Hearing all this, Maithree, I was quite concerned about you. Far from elevating you to the premiership, I thought these stories might in fact get you into trouble, not only with Mahinda maama but with everybody else in the Blue party with prime ministerial ambitions.

In fact, Maithree, I was wondering whether all these rumours about you becoming Prime Minister were floated by the tobacco companies. Remember how the courts recently gave them a 40 per cent chance of killing people through smoking when you were trying to reduce it to 20 per cent?

They won that battle but you insisted that the war was not over and that you would not rest until you could display health warnings on cigarette packets over the entire packet. Now, if you became Prime Minister you would no longer be Minister of Health — and won’t the tobacco companies be happy?

Then, do you remember when someone said that you had been appointed Vice President of the World Health Organisation. You were receiving congratulations from all over only to be told that you were only appointed as a vice president of a conference and that too only as Sri Lanka’s nominee!
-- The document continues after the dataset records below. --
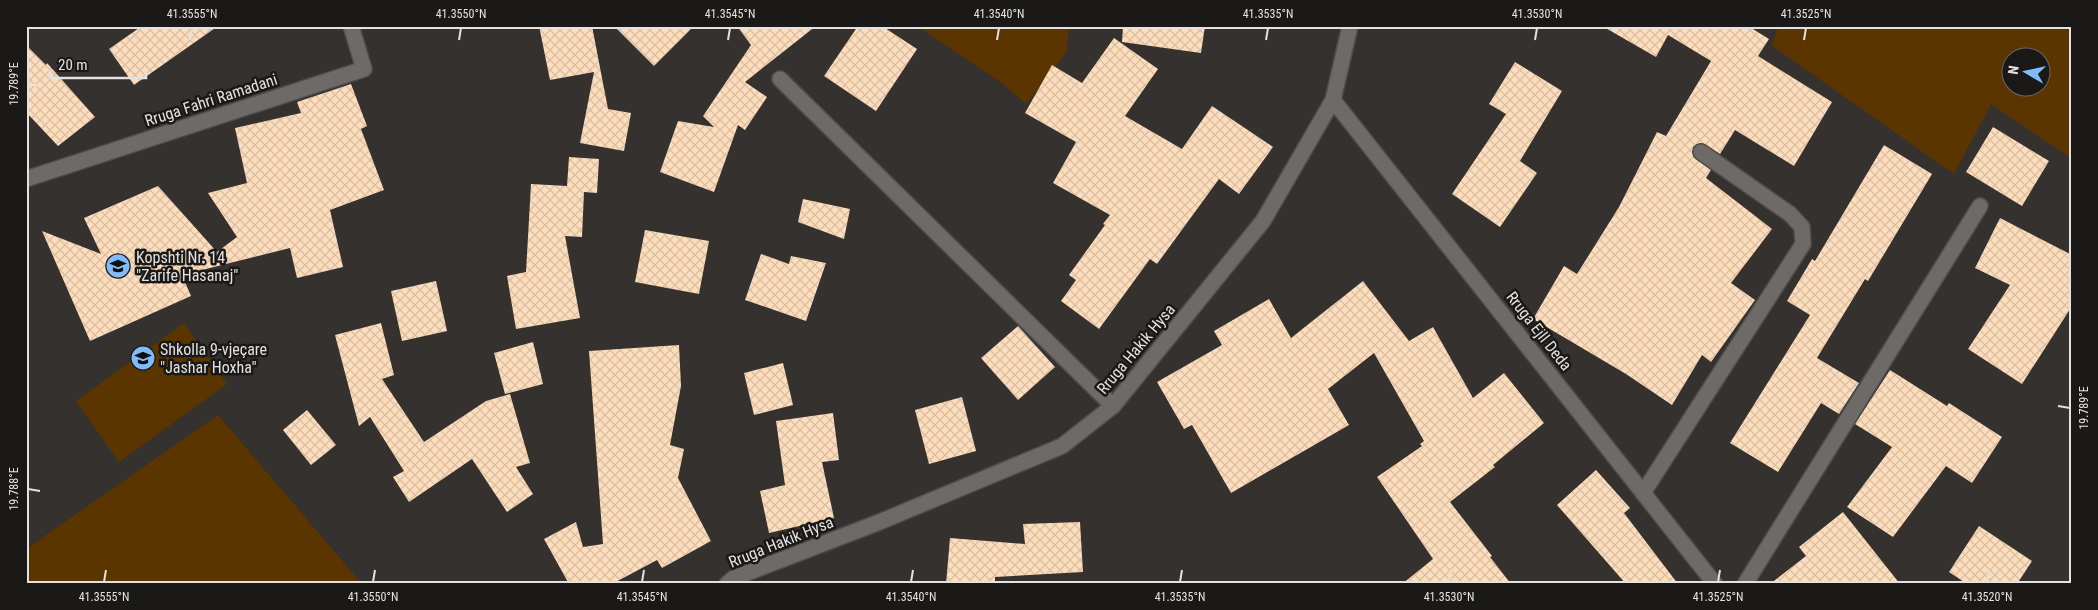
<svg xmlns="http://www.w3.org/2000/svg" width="2098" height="610" font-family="'Roboto Condensed',sans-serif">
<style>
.grass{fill:#5b3500;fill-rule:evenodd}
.building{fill:url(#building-cross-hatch)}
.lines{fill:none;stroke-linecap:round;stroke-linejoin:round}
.minor-casing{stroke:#4f4d4b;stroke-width:18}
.minor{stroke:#6d6a68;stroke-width:15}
.ticks{fill:none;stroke:#e3e2e0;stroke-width:2}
.labels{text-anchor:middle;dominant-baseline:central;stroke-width:5;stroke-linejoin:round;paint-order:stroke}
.street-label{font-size:16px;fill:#e3e2e0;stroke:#1a1918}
.poi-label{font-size:16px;fill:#e3e2e0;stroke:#1a1918;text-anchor:start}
.neatline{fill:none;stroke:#e3e2e0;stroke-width:2}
.ticks-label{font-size:12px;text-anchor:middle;fill:#e3e2e0}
</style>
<defs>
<pattern id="building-cross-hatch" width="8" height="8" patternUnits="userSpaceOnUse" patternTransform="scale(1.25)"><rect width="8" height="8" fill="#fdddbb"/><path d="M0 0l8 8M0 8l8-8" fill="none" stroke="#d8bea3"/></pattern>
</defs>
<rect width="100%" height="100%" fill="#34312f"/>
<!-- grass -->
<g class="grass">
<polygon points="917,26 1069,26 1066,53 1026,104 1003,84"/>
<path d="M 1779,26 L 1824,26 L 1838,29 L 1841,26 L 2072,26 L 2072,159 L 1991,104 L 1954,174 L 1771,45 ZM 2010,58 L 2040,58 L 2040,88 L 2010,88 Z"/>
<polygon points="184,323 227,384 119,462 76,401"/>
<polygon points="218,415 362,584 26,584 26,549"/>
</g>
<!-- building -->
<g class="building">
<polygon points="142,26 218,26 134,85 109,49"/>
<polygon points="539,26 592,26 608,109 631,113 624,151 580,143 594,72 550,80"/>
<polygon points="614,26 694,26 654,66"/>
<polygon points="737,26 816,26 745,82 767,97 745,130 738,125 714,192 660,172 678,121 714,127 703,116 751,45"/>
<polygon points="858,26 882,26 917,49 876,111 824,76"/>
<polygon points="1123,26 1205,26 1201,53 1122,42"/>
<polygon points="1602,26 1748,26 1769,39 1758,56 1832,102 1794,166 1735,130 1720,154 1702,143 1697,144 1693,147 1693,156 1711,170 1706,178 1772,229 1731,283 1755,300 1711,362 1702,355 1672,405 1626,374 1533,319 1564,266 1577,274 1619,207 1657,132 1666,136 1711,61 1668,35 1656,57"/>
<polygon points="1114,38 1158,69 1125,116 1182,149 1212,106 1273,147 1239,194 1219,179 1157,264 1150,259 1099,329 1061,301 1076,280 1069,275 1105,225 1103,224 1110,215 1053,183 1076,142 1025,113 1052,65 1082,83"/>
<polygon points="26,45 46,65 47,63 95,117 58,146 26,112"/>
<polygon points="1515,62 1562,91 1520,161 1537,173 1500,227 1452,194 1506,114 1489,104"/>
<polygon points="351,84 367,126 361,129 384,190 330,210 343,267 297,278 290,248 182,275 191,296 90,341 42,231 101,254 84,218 158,186 217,252 237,237 208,193 247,183 235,128 301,113 297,102"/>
<polygon points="1993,127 2049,161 2022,206 1966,172"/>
<polygon points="1884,145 1932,174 1868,281 1865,279 1817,358 1859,383 1839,414 1821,403 1778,472 1730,443 1810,315 1787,301 1812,259 1815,261"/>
<polygon points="569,157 599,159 597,193 584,192 582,237 565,236 580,318 516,329 507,276 526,272 531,184 567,186"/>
<polygon points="803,199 850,209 844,239 798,222"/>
<polygon points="2000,218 2072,255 2072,306 2022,384 1968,349 2010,285 1975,268"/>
<polygon points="645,230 709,241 699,294 635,282"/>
<polygon points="761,254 789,264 791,256 826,263 806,321 745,300"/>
<polygon points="436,281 447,331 402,341 391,291"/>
<polygon points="1363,281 1409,341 1433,327 1473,398 1504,373 1544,423 1493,465 1495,467 1450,502 1492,556 1490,557 1511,584 1402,584 1433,559 1377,477 1422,446 1420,444 1424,441 1374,353 1328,389 1349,425 1231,493 1192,425 1184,429 1157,382 1222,345 1214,331 1269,299 1291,338"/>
<polygon points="381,323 394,375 382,379 424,442 486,401 510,394 530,463 516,467 533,494 507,512 472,459 409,502 393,477 404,471 370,417 359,426 335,335"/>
<polygon points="1018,326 1055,367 1018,400 981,358"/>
<polygon points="533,342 543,384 505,394 494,353"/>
<polygon points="679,345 681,386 670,445 684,449 678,478 711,541 662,568 657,560 612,584 569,584 544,539 576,522 583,547 603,544 589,351"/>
<polygon points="783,363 793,405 754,415 744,373"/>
<polygon points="1890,370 1947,406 1949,403 2002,437 1972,483 1946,466 1893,537 1847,507 1892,447 1855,424"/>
<polygon points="962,397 976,451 929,464 915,410"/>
<polygon points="307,410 336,445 311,465 283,430"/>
<polygon points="833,413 839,460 822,462 834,518 769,533 760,491 785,485 776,421"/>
<polygon points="1596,470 1630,508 1624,513 1678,584 1626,584 1557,505"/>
<polygon points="1843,512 1900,584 1770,584 1806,556 1799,547"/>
<polygon points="1080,522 1083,572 995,577 995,584 946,584 950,538 1025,544 1023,524"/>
<polygon points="1979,526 2032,561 2017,584 1967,584 1949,572"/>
</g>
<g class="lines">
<defs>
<g id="minor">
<polyline points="780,79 1113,406"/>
<polyline points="1333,100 1715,584"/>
<polyline points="26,179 364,69 351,26"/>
<polyline points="1643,493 1803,244 1802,227 1790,214 1701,152"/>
<polyline points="727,584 734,578 877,523 1062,446 1113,406 1263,221 1333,100 1350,26"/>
<polyline points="1745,584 1980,206"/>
</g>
</defs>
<!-- minor casing -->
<use href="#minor" class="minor-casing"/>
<!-- minor -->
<use href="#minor" class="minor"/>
</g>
<!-- ticks -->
<path class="ticks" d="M 190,40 L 192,28M 459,40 L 461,28M 728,40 L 730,28M 997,40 L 999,28M 1266,40 L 1268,28M 1535,40 L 1537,28M 1804,40 L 1806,28M 28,84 L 40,86M 2058,406 L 2070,408M 28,489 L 40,491M 104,582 L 106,570M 373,582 L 375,570M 642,582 L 644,570M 911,582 L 913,570M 1180,582 L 1182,570M 1449,582 L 1451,570M 1718,582 L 1720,570M 1987,582 L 1989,570"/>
<!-- icons -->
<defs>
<symbol id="school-disc" viewBox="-11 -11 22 22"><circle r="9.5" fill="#81bcfa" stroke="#1a1918"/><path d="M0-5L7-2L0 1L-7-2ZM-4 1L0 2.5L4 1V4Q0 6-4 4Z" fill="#111"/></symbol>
</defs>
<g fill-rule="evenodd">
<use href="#school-disc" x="104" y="252" width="28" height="28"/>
<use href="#school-disc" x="129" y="344" width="28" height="28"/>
</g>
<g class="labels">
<!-- street labels -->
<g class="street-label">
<text transform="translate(211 100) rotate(-18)">Rruga Fahri Ramadani</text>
<text transform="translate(1539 331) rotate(52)">Rruga Ejll Deda</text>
<text transform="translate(1136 349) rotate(-50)">Rruga Hakik Hysa</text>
<text transform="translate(781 542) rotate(-22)">Rruga Hakik Hysa</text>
</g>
<!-- poi labels -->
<g class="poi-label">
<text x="136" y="257">Kopshti Nr. 14<tspan x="136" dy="18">"Zarife Hasanaj"</tspan></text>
<text x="160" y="349">Shkolla 9-vjeçare<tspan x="160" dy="18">"Jashar Hoxha"</tspan></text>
</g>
</g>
<!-- border -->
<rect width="2098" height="610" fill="none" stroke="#1a1918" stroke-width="55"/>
<!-- north arrow -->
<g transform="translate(2026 72) rotate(279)"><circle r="24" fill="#1a1918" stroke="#6a6968"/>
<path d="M0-4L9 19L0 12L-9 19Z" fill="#81bcfa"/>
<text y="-8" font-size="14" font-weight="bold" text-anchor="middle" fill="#e3e2e0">N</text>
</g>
<!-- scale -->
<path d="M50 70v8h96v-8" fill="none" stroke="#e3e2e0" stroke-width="2.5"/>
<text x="58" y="70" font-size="15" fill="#e3e2e0" stroke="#1a1918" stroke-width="4" paint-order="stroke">20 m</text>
<rect x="28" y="28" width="2042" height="554" class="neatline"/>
<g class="ticks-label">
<text x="192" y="18">41.3555°N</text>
<text x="461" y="18">41.3550°N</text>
<text x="730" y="18">41.3545°N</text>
<text x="999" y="18">41.3540°N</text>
<text x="1268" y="18">41.3535°N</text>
<text x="1537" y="18">41.3530°N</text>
<text x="1806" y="18">41.3525°N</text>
<text transform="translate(14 84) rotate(-90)" y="4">19.789°E</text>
<text transform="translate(2084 408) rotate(-90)" y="4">19.789°E</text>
<text transform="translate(14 489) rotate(-90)" y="4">19.788°E</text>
<text x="104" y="601">41.3555°N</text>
<text x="373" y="601">41.3550°N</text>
<text x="642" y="601">41.3545°N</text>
<text x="911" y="601">41.3540°N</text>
<text x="1180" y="601">41.3535°N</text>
<text x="1449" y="601">41.3530°N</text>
<text x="1718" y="601">41.3525°N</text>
<text x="1987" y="601">41.3520°N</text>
</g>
</svg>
After that, there was that incident where your son was alleged to have assaulted a police officer’s son. Misbehaving sons seem to be fashionable among the Blues — just ask Mervyn, SB and Keheliya — but that didn’t do you good either because you were accused of trying to hush up the incident.

So, Maithree, all these events make me think that there could even be a conspiracy to destroy your political career and sending out a rumour that you are about to be appointed Prime Minister is another step in that conspiracy, so be careful.

Mahinda maama was saying this week that he wanted to build a highway between Colombo and your hometown, Polonnaruwa so that anyone could get there in ninety minutes. The big question is, was he trying to make it easier for you to get to Colombo or was he trying to make it easier to get rid of you?

Anyway some say that Prime Minister’s job is like that of a peon, carrying messages from the Boss to Parliament, so you don’t need to worry too much about it although most of our PMs have gone on to become bosses themselves, except Ratnasiri, Di Moo and of course, who else but Uncle Ranil?

And speaking of Ranil, if you ever find that the going gets tough among the Blues because of all these rumours, I am sure he will welcome you in to the Green party. After all, we all know that Ranil loves a Maithree, don’t we?

Then, we must spare a thought for old Di Moo as well. Whenever he catches the common cold — or a heroin container is seized at the port — someone puts out a story that he will lose his job. Surely he is entitled to some peace and quiet in his retirement, isn’t he?

So, Maithree, you should think long and hard before speaking about these latest rumours. It may be better just to talk about winning the next round of elections and taking the Blue party forward while remaining Minister of Health. This may be good for your own health too. Think about it, will you?

Yours truly,
Punchi Putha
PS: I am sorry to say this, Maithree, but history is definitely not on your side regarding your prospects of ever becoming Prime Minister. The only other person from Rajarata with a chance of becoming Prime Minister was a gentleman from Medawachchiya and he came so close to doing so. He was even acting Prime Minister on many occasions but he never really got the top job and wasn’t even allowed to lead the Blue party. And surprise, surprise, his name was Maithripala too!